Já o Gui foi atacado por um, quando chegou perto de um ninho. Muito comédia o Neminho tentando bicar a máscara dele.
Conseguimos utilizar a câmera pseudo-morta, mas não tínhamos como ver do que estávamos tirando fotos, pois o LCD parou mesmo. Aí as fotos não estão bem enquadradas, mas pelo menos registramos o momento.
A única sensação ruim é que a boca fica muito salgada, a garganta muito seca. Incomoda bastante. Mas tirando isso, nossa meia hora de mergulho foi linda e divertida. Quando voltamos ao barco, fiquei mega feliz em saber que de todos, eu fui a que respirei melhor. Ainda tinha oxigênio para ficar mais uns 40 minutos debaixo d’água. Só não ficamos mais por que o oxigênio do Gui tinha acabado. Felicidade total, por que pelo jeito até que enfim eu aprendi a respirar com esse troço-redondo-que-fica-na-boca.
Voltamos para a ilha e fizemos um horinha na cidade. Depois, fomos para o resort tomar banho e arrumar, pois hoje é dia de festa e fizemos reservas para o Reveillon no Le Meridien, um grande resort de Vanuatu. Guilherme cismou de chegar lá as 7, então tínhamos que correr…
Chegamos lá 7:30hrs, quando o pessoal ainda estava arrumando tudo. :/ Então, ficamos no jardim bodando e sendo picados por insetos estranhos. Depois de meia hora, mais ou menos, começaram algumas apresentações dos nativos. Bem legal, mas já estava escuro e por isso as fotos não saíram muito boas.
Então, liberaram a entrada para o espaço destinado à festa, no campo de golfe perto de uma lagoa.
As 9:30hrs, serviram o jantar.
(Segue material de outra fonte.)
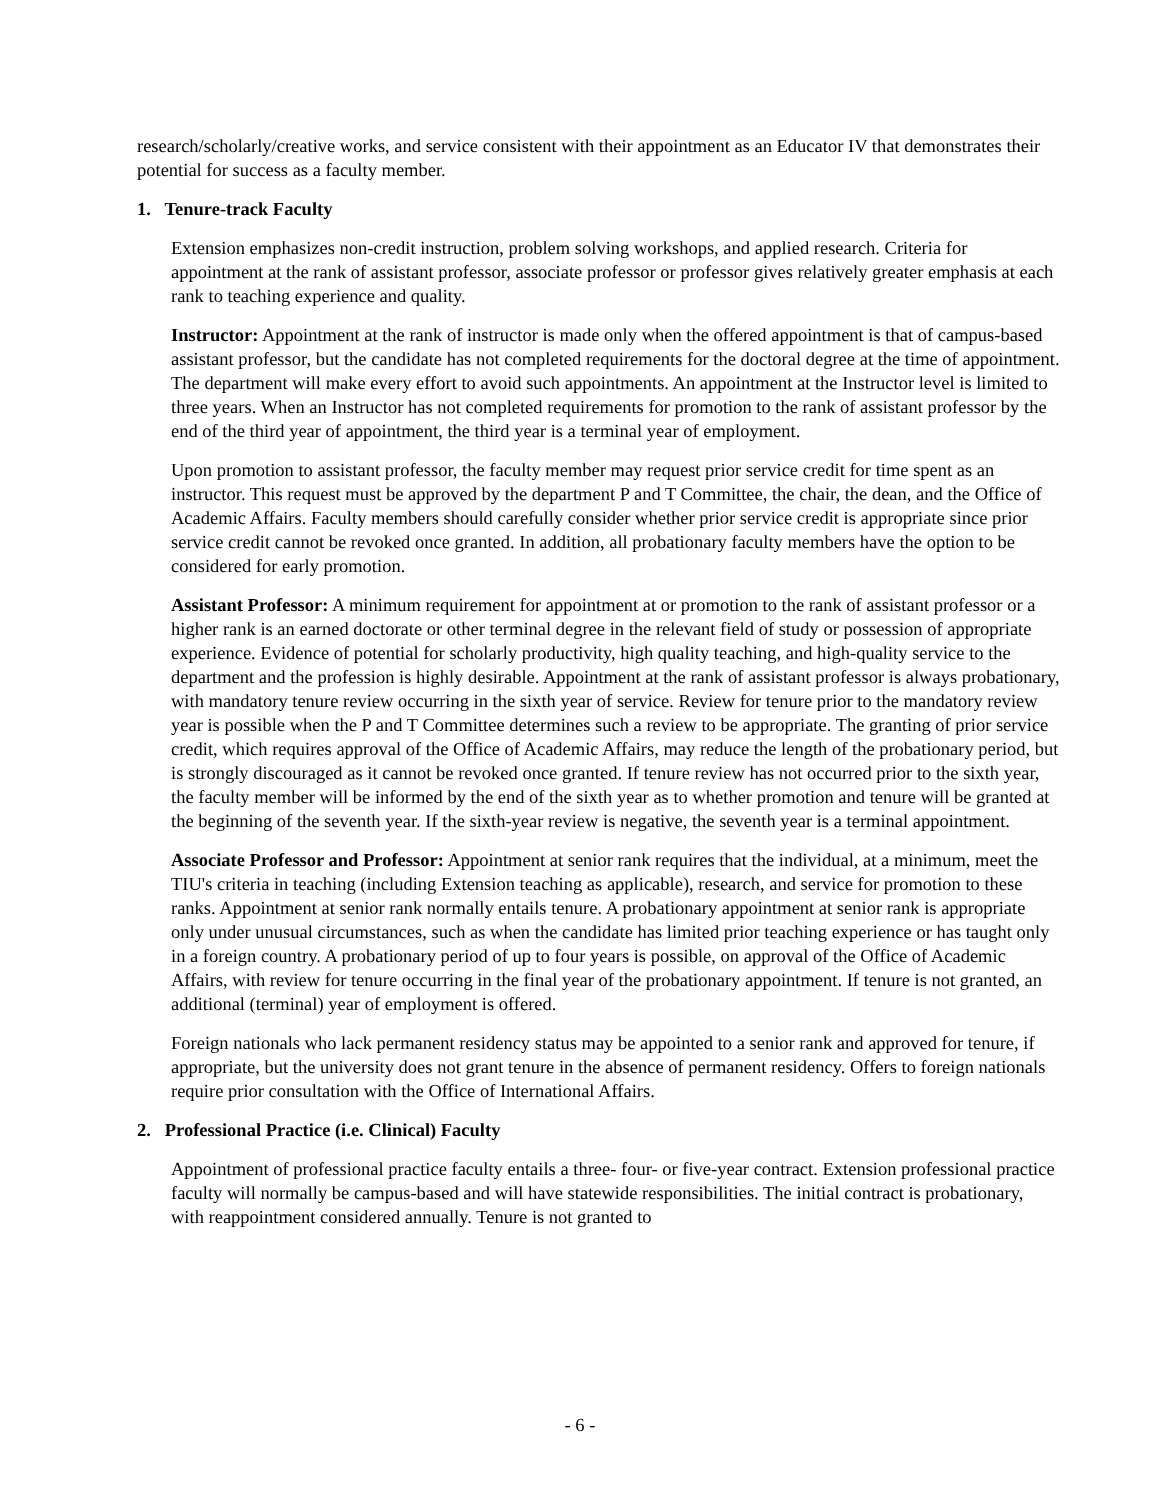research/scholarly/creative works, and service consistent with their appointment as an Educator IV that demonstrates their potential for success as a faculty member.
1. Tenure-track Faculty
Extension emphasizes non-credit instruction, problem solving workshops, and applied research. Criteria for appointment at the rank of assistant professor, associate professor or professor gives relatively greater emphasis at each rank to teaching experience and quality.
Instructor: Appointment at the rank of instructor is made only when the offered appointment is that of campus-based assistant professor, but the candidate has not completed requirements for the doctoral degree at the time of appointment. The department will make every effort to avoid such appointments. An appointment at the Instructor level is limited to three years. When an Instructor has not completed requirements for promotion to the rank of assistant professor by the end of the third year of appointment, the third year is a terminal year of employment.
Upon promotion to assistant professor, the faculty member may request prior service credit for time spent as an instructor. This request must be approved by the department P and T Committee, the chair, the dean, and the Office of Academic Affairs. Faculty members should carefully consider whether prior service credit is appropriate since prior service credit cannot be revoked once granted. In addition, all probationary faculty members have the option to be considered for early promotion.
Assistant Professor: A minimum requirement for appointment at or promotion to the rank of assistant professor or a higher rank is an earned doctorate or other terminal degree in the relevant field of study or possession of appropriate experience. Evidence of potential for scholarly productivity, high quality teaching, and high-quality service to the department and the profession is highly desirable. Appointment at the rank of assistant professor is always probationary, with mandatory tenure review occurring in the sixth year of service. Review for tenure prior to the mandatory review year is possible when the P and T Committee determines such a review to be appropriate. The granting of prior service credit, which requires approval of the Office of Academic Affairs, may reduce the length of the probationary period, but is strongly discouraged as it cannot be revoked once granted. If tenure review has not occurred prior to the sixth year, the faculty member will be informed by the end of the sixth year as to whether promotion and tenure will be granted at the beginning of the seventh year. If the sixth-year review is negative, the seventh year is a terminal appointment.
Associate Professor and Professor: Appointment at senior rank requires that the individual, at a minimum, meet the TIU's criteria in teaching (including Extension teaching as applicable), research, and service for promotion to these ranks. Appointment at senior rank normally entails tenure. A probationary appointment at senior rank is appropriate only under unusual circumstances, such as when the candidate has limited prior teaching experience or has taught only in a foreign country. A probationary period of up to four years is possible, on approval of the Office of Academic Affairs, with review for tenure occurring in the final year of the probationary appointment. If tenure is not granted, an additional (terminal) year of employment is offered.
Foreign nationals who lack permanent residency status may be appointed to a senior rank and approved for tenure, if appropriate, but the university does not grant tenure in the absence of permanent residency. Offers to foreign nationals require prior consultation with the Office of International Affairs.
2. Professional Practice (i.e. Clinical) Faculty
Appointment of professional practice faculty entails a three- four- or five-year contract. Extension professional practice faculty will normally be campus-based and will have statewide responsibilities. The initial contract is probationary, with reappointment considered annually. Tenure is not granted to
- 6 -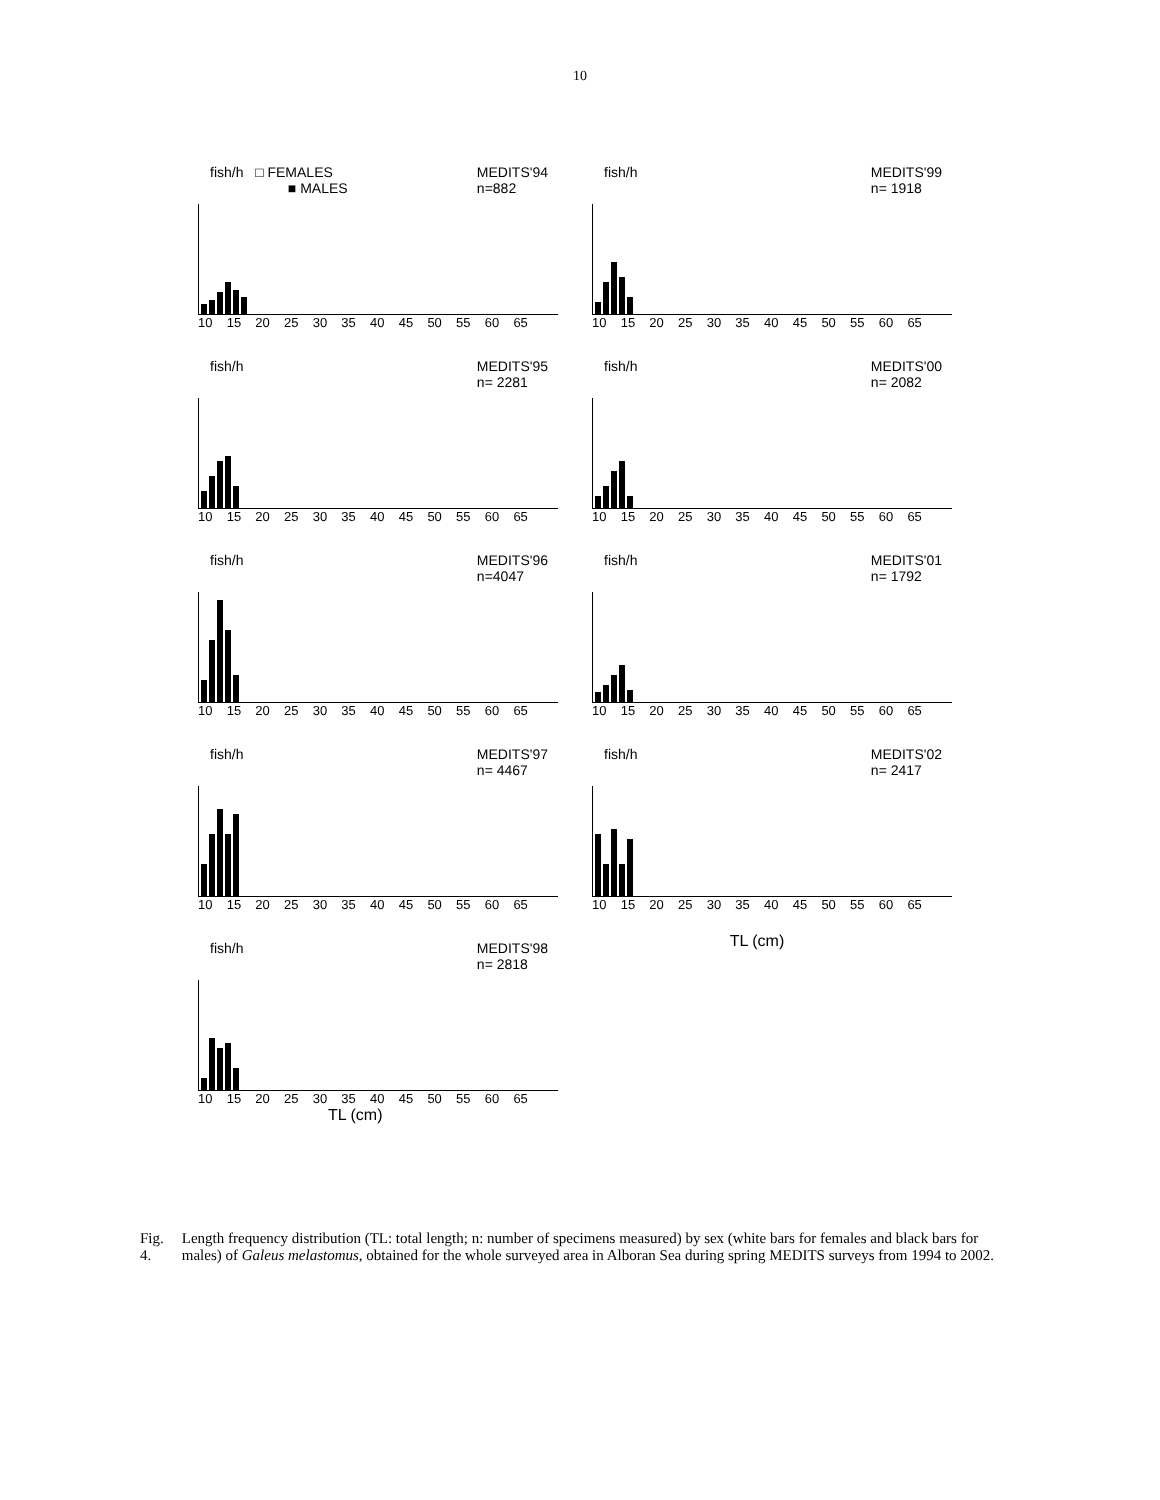10
fish/h □ FEMALES
■ MALES MEDITS'94
n=882
10 15 20 25 30 35 40 45 50 55 60 65
fish/h MEDITS'99
n= 1918
10 15 20 25 30 35 40 45 50 55 60 65
fish/h MEDITS'95
n= 2281
10 15 20 25 30 35 40 45 50 55 60 65
fish/h MEDITS'00
n= 2082
10 15 20 25 30 35 40 45 50 55 60 65
fish/h MEDITS'96
n=4047
10 15 20 25 30 35 40 45 50 55 60 65
fish/h MEDITS'01
n= 1792
10 15 20 25 30 35 40 45 50 55 60 65
fish/h MEDITS'97
n= 4467
10 15 20 25 30 35 40 45 50 55 60 65
fish/h MEDITS'02
n= 2417
10 15 20 25 30 35 40 45 50 55 60 65
TL (cm)
fish/h MEDITS'98
n= 2818
10 15 20 25 30 35 40 45 50 55 60 65
TL (cm)
Fig. 4. Length frequency distribution (TL: total length; n: number of specimens measured) by sex (white bars for females and black bars for males) of Galeus melastomus, obtained for the whole surveyed area in Alboran Sea during spring MEDITS surveys from 1994 to 2002.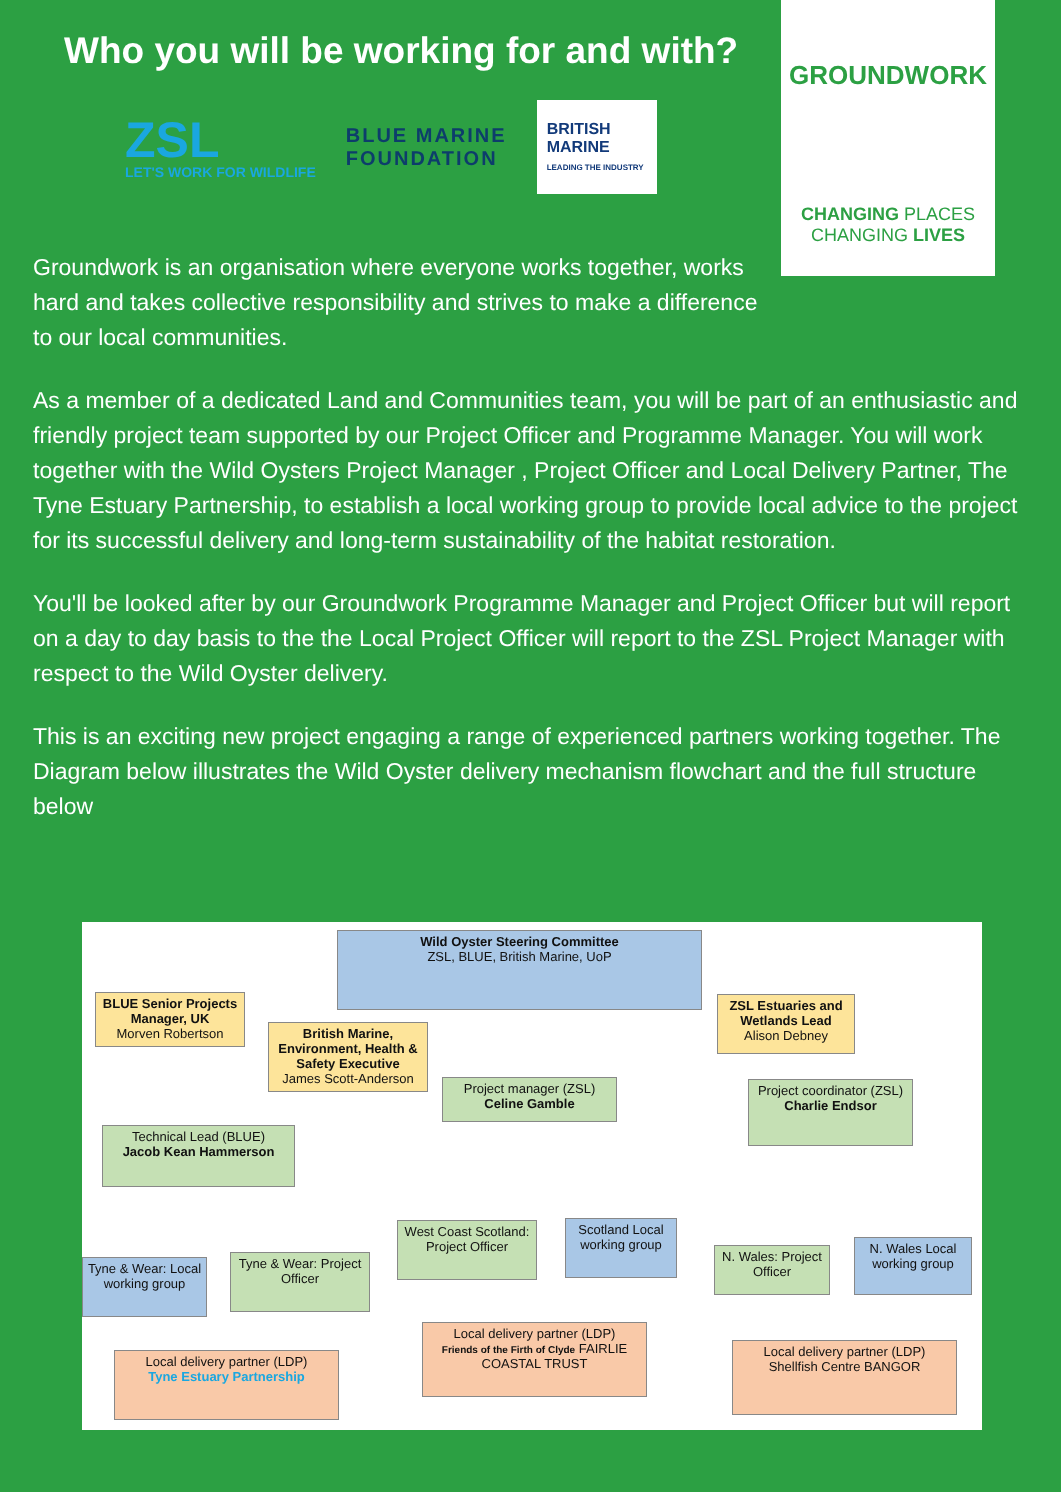Who you will be working for and with?
ZSL
LET'S WORK FOR WILDLIFE
BLUE MARINE
FOUNDATION
BRITISH MARINE
LEADING THE INDUSTRY
GROUNDWORK
CHANGING PLACES
CHANGING LIVES
Groundwork is an organisation where everyone works together, works hard and takes collective responsibility and strives to make a difference to our local communities.
As a member of a dedicated Land and Communities team, you will be part of an enthusiastic and friendly project team supported by our Project Officer and Programme Manager. You will work together with the Wild Oysters Project Manager , Project Officer and Local Delivery Partner, The Tyne Estuary Partnership, to establish a local working group to provide local advice to the project for its successful delivery and long-term sustainability of the habitat restoration.
You'll be looked after by our Groundwork Programme Manager and Project Officer but will report on a day to day basis to the the Local Project Officer will report to the ZSL Project Manager with respect to the Wild Oyster delivery.
This is an exciting new project engaging a range of experienced partners working together. The Diagram below illustrates the Wild Oyster delivery mechanism flowchart and the full structure below
Wild Oyster Steering Committee
ZSL, BLUE, British Marine, UoP
BLUE Senior Projects Manager, UK
Morven Robertson
British Marine, Environment, Health & Safety Executive
James Scott-Anderson
ZSL Estuaries and Wetlands Lead
Alison Debney
Project manager (ZSL)
Celine Gamble
Project coordinator (ZSL)
Charlie Endsor
Technical Lead (BLUE)
Jacob Kean Hammerson
West Coast Scotland: Project Officer
Scotland Local working group
N. Wales: Project Officer
N. Wales Local working group
Tyne & Wear: Local working group
Tyne & Wear: Project Officer
Local delivery partner (LDP)
Friends of the Firth of Clyde FAIRLIE COASTAL TRUST
Local delivery partner (LDP)
Shellfish Centre BANGOR
Local delivery partner (LDP)
Tyne Estuary Partnership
Comida muito boa, diversificada e farta. Provamos de praticamente tudo e o resultado da equação dia-agitado-com-mergulho + comilança + animação-da-festa foi um sono incontrolável. Os responsáveis pela festa até fizeram uma força e se preocuparam com a animação. Tinha uma bandinha (tocando músicas que já eram clássicas quando eu nasci), apresentações de dança do ventre, sorteios, brincadeiras que envolviam uma porta e achar uma chave que pudesse abri-la (nessa altura, todas as chaves já estavam desmagnetizadas – sim, eram aquelas chaves típicas de porta de hotel) e um moço que tentava animar a festa, encaixando um “Urrúú!!” a cada final de frase. Mas mesmo assim nosso sangue brasileiro deu um gritão e acionou uma sirene na nossa cabeça apontando que algo estava a desejar. De qualquer forma, tentamos abstrair esses pormenores e nos divertimos rindo do povo tentando abrir a porta, sem sucesso.
Utilizando todos os nossos conhecimentos sobre teorias motivacionais, Gui e eu conseguimos nos manter acordados até meia-noite. Vimos a queima de fogos e ligamos para nossos pais, que eram com quem a gente queria estar de verdade naquele momento… Após a queima de fogos, resolvemos voltar para o resort e dormir, pois estávamos hiper cansados. Por mais que lendo sobre nosso Reveillon ele tenha parecido chato, garanto que não foi. A experiência do mergulho foi incrível, o Le Meridien é um lugar muito bonito, a comida estava excelente e, na nossa opinião, a gente não precisa passar a noite da virada toda no agito para garantir um bom Reveillon. Se meu ano novo for feliz como meu dia 31, vai ser hiper bom!
Aproveito e desejo um novo ano repleto de sucesso, realizações e saúde para todos!